Why a tree? Well, this was something I very nearly discovered myself when my own Janam Kundli was made. Apparently, like Aishwarya Rai, I too am probably a manglik, meaning marriage for me would most likely end in the divorce or death of my spouse. I say probably because my Janam Kundli was done online. The effect, however, was very nearly the same. Major discussions took place as to whether I would need to marry a tree before the wedding could proceed, or whether my Janam Kundli should be discounted since I am not, after all, Indian, and my Janam Kundli hadn’t “officially” been made by a priest.

In the end, it was decided that my husband should take the risk and go for it. I never had to marry a tree or even choose among a variety of clay urns for my groom. Either option, apparently, is acceptable, as it’s believed that a person’s manglik dosh can be canceled out if the manglik person’s bad luck is spent on the first marriage. Thus, the bride first marries a clay urn or a tree, then either breaks the clay urn or chops down her tree-husband in order to become a “widow” (in some places, the tree is allowed to survive). After this, the second marriage is ready to proceed without a hitch.

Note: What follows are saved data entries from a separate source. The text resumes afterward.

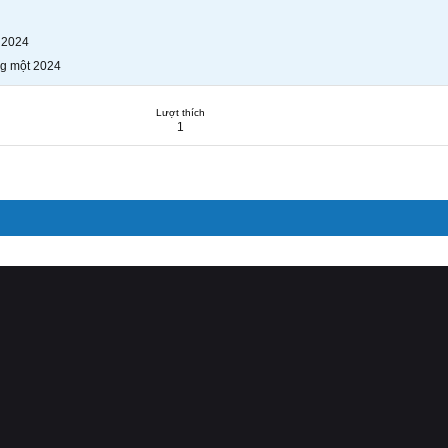
 2024
g một 2024
Lượt thích
1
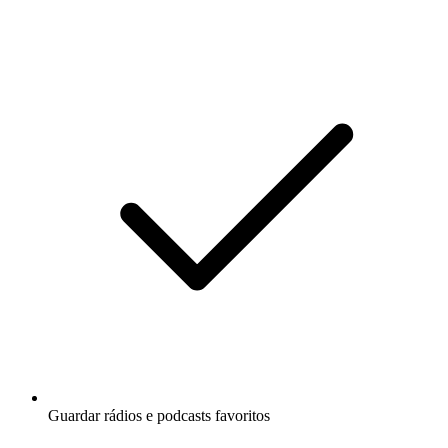
Guardar rádios e podcasts favoritos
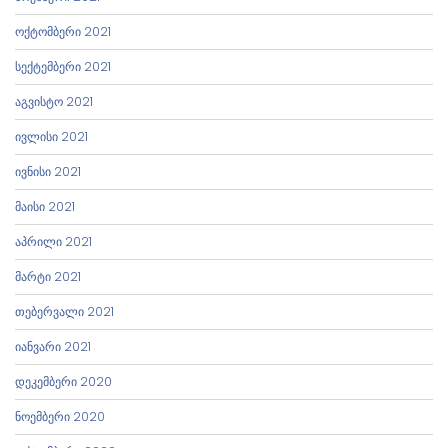
ოქტომბერი 2021
სექტემბერი 2021
აგვისტო 2021
ივლისი 2021
ივნისი 2021
მაისი 2021
აპრილი 2021
მარტი 2021
თებერვალი 2021
იანვარი 2021
დეკემბერი 2020
ნოემბერი 2020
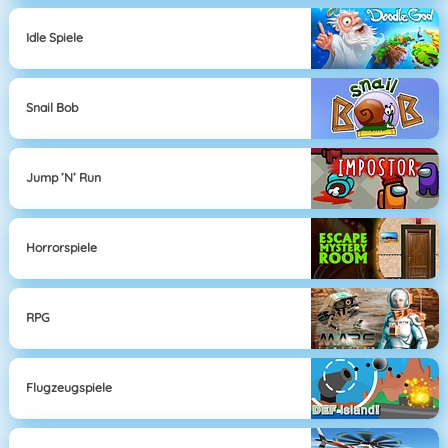
Idle Spiele
Snail Bob
Jump ’n’ Run
Horrorspiele
RPG
Flugzeugspiele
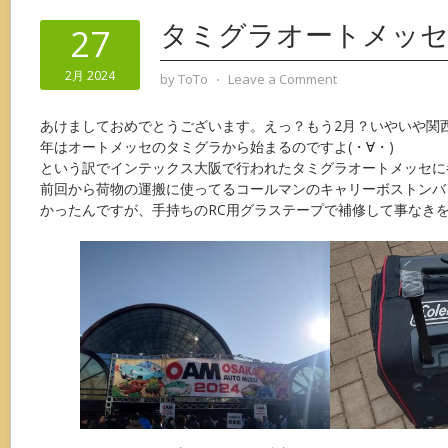
タミグラオートメッセ
27
2月 2024
by
ToTo
⋅
Leave a Comment
あけましておめでとうございます。えっ？もう2月？いやいや関
年はオートメッセのタミグラから始まるのですよ(・∀・)
という訳でインテックス大阪で行われたタミグラオートメッセに
前回から荷物の運搬に使ってるコールマンのキャリーボストンバ
かったんですが、手持ちのRC用グラステープで補修して事なきを得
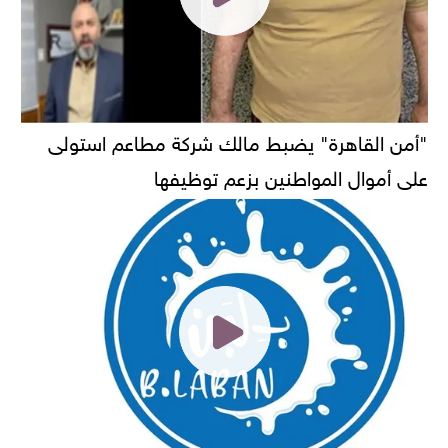
"أمن القاهرة" يضبط مالك شركة مطاعم استولى
على أموال المواطنين بزعم توظيفها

There are varying interpretations of this ceremony, and even though it didn’t end up affecting me, a person’s Janam Kundli can alter their destiny, just as I describe in the beginning of Rebel Queen. It’s cultural gems like these which make researching historical fiction such a pleasure, and it’s these type of details which I try to include in each of my books. As a writer, my hope is that they pique the reader’s interest along the way, and as a reader, they are the sort of facts which help ground me in another place and time."

Now time for a giveaway I think! No marriage to a tree involved. 

The Prize:
A signed copy of Michelle's new book, Rebel Queen, as well as a pair of bangles* which Michelle purchased on her last trip to India.

*Note about the bangles, Michelle brought several hundred back from India and all of them are different, so what's in the picture above may or may not be what they look like (but they will still be from India and still look fabulous!) Also shipping bangles is difficult (because they're so delicate), if they arrive damaged Michelle is more than happy to send another set!

The Rules:
1. Open to EVERYONE (for clarification, this means international too).

2. Please make sure I have a way to contact you if your name is drawn, either your blogger profile or a link to your website/blog or you could even include your email address with your comment(s) or email me.

3. Contest ends Friday, February 13th at 11:59PM CST

4. How to enter: Just comment on this post for a chance to win!

5. And for those addicted to getting extra entries:

  • +1 for answering the question: Would you let the stars be willing to dictate who you marry?
  • +2 for becoming a follower
  • +10 if you are already a follower
  • +10 for each time you advertise this contest - blog post, sidebar, twitter (please @eliza_lefebvre), etc. (but you only get credit for the first post in each platform, so tweet all you like, and I thank you for it, but you'll only get the +10 once from twitter). Also please leave a link! 
Good luck!


Did you see the article in yesterday's Washington Post about Illinois Republican congressman, Aaron Schock, who routinely votes against PBS funding and gay rights (I know, a complete redundancy, there) getting a free decoration of his Washington office in Downton Abbey style, peacock feathers and all?

There, am I entered?! Can I win?! I would so wear a bangle bracelet!

You are in it to win it. And I did not hear about this Downton Abbey office, I must go look it up. Personally, why decorate with peacock feathers? They attract dust too easily!